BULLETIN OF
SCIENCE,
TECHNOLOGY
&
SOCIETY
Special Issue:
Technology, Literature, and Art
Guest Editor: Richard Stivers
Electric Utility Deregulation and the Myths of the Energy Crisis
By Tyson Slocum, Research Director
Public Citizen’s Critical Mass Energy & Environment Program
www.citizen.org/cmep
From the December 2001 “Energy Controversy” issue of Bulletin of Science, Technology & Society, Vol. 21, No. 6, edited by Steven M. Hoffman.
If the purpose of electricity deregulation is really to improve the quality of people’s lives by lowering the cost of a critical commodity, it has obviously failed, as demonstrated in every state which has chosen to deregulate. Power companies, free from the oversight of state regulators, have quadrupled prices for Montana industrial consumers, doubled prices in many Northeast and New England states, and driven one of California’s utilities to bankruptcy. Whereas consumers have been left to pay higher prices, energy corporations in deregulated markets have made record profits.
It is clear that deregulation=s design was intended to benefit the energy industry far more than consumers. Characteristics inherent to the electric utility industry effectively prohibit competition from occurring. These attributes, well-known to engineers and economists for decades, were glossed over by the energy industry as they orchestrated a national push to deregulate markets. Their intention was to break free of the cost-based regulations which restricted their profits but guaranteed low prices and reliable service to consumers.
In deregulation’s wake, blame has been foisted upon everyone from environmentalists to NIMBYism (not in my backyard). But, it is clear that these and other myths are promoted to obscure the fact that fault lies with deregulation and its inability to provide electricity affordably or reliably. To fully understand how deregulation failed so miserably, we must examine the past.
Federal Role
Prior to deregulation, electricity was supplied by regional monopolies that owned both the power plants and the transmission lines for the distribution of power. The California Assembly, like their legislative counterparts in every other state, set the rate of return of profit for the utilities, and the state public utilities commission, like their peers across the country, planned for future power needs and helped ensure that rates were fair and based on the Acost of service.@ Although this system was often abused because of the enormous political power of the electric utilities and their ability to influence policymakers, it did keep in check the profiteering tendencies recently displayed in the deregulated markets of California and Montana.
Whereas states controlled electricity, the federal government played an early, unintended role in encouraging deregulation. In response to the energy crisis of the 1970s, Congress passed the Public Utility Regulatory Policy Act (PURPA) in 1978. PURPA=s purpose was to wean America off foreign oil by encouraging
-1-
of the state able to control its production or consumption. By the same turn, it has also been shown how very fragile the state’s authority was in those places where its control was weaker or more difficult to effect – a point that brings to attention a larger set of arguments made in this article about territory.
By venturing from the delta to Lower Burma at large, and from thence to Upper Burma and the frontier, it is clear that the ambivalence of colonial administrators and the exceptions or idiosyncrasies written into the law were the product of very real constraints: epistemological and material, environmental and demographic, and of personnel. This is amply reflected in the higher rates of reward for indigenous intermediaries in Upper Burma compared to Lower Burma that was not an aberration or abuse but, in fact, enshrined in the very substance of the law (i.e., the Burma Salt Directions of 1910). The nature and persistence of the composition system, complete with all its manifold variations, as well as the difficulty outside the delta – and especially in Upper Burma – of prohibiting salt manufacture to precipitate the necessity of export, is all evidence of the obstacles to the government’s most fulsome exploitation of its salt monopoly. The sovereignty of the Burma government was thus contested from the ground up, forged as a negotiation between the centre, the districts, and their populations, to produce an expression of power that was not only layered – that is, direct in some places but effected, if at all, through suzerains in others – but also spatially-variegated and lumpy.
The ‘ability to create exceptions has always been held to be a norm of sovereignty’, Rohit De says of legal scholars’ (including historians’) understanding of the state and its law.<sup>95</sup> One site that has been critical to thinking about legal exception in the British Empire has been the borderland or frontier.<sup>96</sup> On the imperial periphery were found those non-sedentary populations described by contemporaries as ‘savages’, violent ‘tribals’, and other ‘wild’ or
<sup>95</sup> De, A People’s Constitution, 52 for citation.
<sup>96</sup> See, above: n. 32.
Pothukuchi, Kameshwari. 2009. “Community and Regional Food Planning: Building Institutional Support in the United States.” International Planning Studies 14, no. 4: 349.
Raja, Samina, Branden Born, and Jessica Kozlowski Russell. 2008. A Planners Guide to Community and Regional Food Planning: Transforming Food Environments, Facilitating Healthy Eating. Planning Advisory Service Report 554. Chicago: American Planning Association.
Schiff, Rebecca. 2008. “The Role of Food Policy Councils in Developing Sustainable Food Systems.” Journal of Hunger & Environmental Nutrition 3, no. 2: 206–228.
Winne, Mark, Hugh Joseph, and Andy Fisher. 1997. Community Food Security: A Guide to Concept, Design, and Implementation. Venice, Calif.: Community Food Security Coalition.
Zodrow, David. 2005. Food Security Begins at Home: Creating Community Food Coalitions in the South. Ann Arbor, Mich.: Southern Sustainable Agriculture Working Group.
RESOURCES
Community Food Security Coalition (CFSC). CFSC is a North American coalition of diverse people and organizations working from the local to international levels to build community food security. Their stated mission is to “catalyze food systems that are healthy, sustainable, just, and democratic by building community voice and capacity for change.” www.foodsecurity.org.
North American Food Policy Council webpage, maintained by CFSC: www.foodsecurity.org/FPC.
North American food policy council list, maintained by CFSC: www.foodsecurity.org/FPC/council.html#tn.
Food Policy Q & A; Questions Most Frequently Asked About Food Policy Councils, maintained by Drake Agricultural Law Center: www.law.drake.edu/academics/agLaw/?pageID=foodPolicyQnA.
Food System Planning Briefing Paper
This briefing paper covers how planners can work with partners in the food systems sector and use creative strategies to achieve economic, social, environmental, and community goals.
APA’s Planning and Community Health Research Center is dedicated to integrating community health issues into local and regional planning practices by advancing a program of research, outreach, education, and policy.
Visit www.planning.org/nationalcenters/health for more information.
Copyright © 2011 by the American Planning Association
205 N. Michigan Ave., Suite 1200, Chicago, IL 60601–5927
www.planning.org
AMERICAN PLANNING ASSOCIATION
——
■ **What is expected**
Please give back, exactly as it stands above, the stretch from the line with "www.citizen.org/cmep" through the line with "Federal Role", and no line outside it.

■ **Output for this exercise**
www.citizen.org/cmep
From the December 2001 “Energy Controversy” issue of Bulletin of Science, Technology & Society, Vol. 21, No. 6, edited by Steven M. Hoffman.
If the purpose of electricity deregulation is really to improve the quality of people’s lives by lowering the cost of a critical commodity, it has obviously failed, as demonstrated in every state which has chosen to deregulate. Power companies, free from the oversight of state regulators, have quadrupled prices for Montana industrial consumers, doubled prices in many Northeast and New England states, and driven one of California’s utilities to bankruptcy. Whereas consumers have been left to pay higher prices, energy corporations in deregulated markets have made record profits.
It is clear that deregulation=s design was intended to benefit the energy industry far more than consumers. Characteristics inherent to the electric utility industry effectively prohibit competition from occurring. These attributes, well-known to engineers and economists for decades, were glossed over by the energy industry as they orchestrated a national push to deregulate markets. Their intention was to break free of the cost-based regulations which restricted their profits but guaranteed low prices and reliable service to consumers.
In deregulation’s wake, blame has been foisted upon everyone from environmentalists to NIMBYism (not in my backyard). But, it is clear that these and other myths are promoted to obscure the fact that fault lies with deregulation and its inability to provide electricity affordably or reliably. To fully understand how deregulation failed so miserably, we must examine the past.
Federal Role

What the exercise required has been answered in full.